Source: The Hindu
List of Contents
Relevance: This article is an example of a non-implementation of the Supreme Court’s judgment at ground level.
Synopsis: The invalid Sec. 66A is often invoked out of ignorance and is used as a tool of harassment.
What is the issue?
- Section 66A of the IT Act was struck down as unconstitutional six years ago. For the second time in two years, the supreme court has been informed that Section 66A of the IT Act, is still being invoked by the police and in some trial courts.
- It is surprising that the police headquarters and prosecutors in the various States had not disseminated the effect of the Court ruling among officers manning police stations.
- There were also instances of courts framing charges under Section 66A even after lawyers had cited the 2015 judgment. The PUCL has said as many as 745 cases are still pending in district courts in 11 States.
Shreya Singhal (2015) case vs Section 66A of the IT Act
- Section 66A made messages, which are deemed to be offensive to anyone, or those that caused annoyance, a criminal offence. If these messages were sent through a computer or computer resource. It prescribed a prison term of up to three years on conviction.

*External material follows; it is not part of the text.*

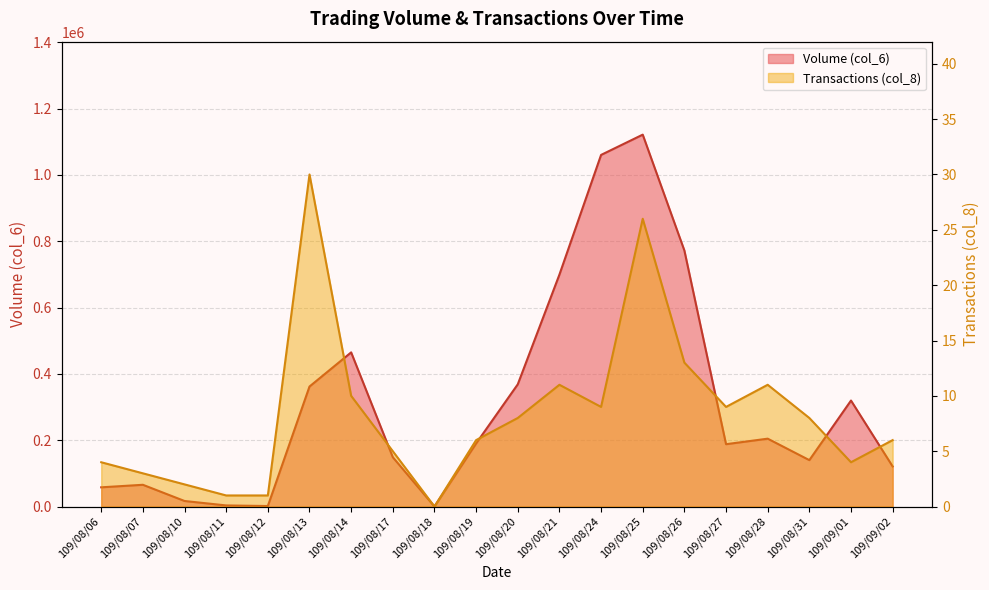

At which category does Transactions (col_8) reach its first local valley?

109/08/18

- In its landmark judgment in Shreya Singhal (2015), the Court ruled that the provision was vague and violated the freedom of free speech.

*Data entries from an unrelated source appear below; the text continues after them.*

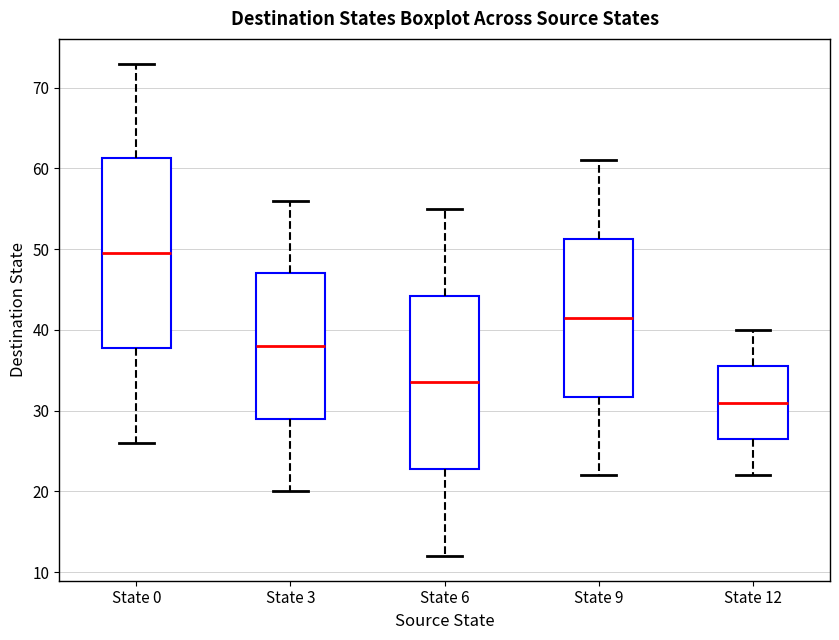

Reading left to right, transcribe this box plot: for each box, give where its median line is, the range the box spans, and where its two whiskers end, as read against the y-axis. The values are not printed on the chart, so give them approximately, as read against the axis.

State 0: median 50, box 38 to 61, whiskers 26 to 73
State 3: median 38, box 29 to 47, whiskers 20 to 56
State 6: median 34, box 23 to 44, whiskers 12 to 55
State 9: median 42, box 32 to 51, whiskers 22 to 61
State 12: median 31, box 27 to 36, whiskers 22 to 40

- Further, the court observed that the provision upsets the balance between the exercise of the free speech right and the imposition of reasonable restrictions on it.
What needs to be done?
- Police officers who receive complaints and register them as First Information Reports may not be aware of the judgment (Shreya Singhal).
- However, Ignorance of the law is no excuse for the citizen, and it must equally be no excuse for police officers who include invalidated sections in FIRs.
- Police chiefs and the directorates of prosecution must proactively begin a process of conveying to the lower courts and investigators about all important judgments.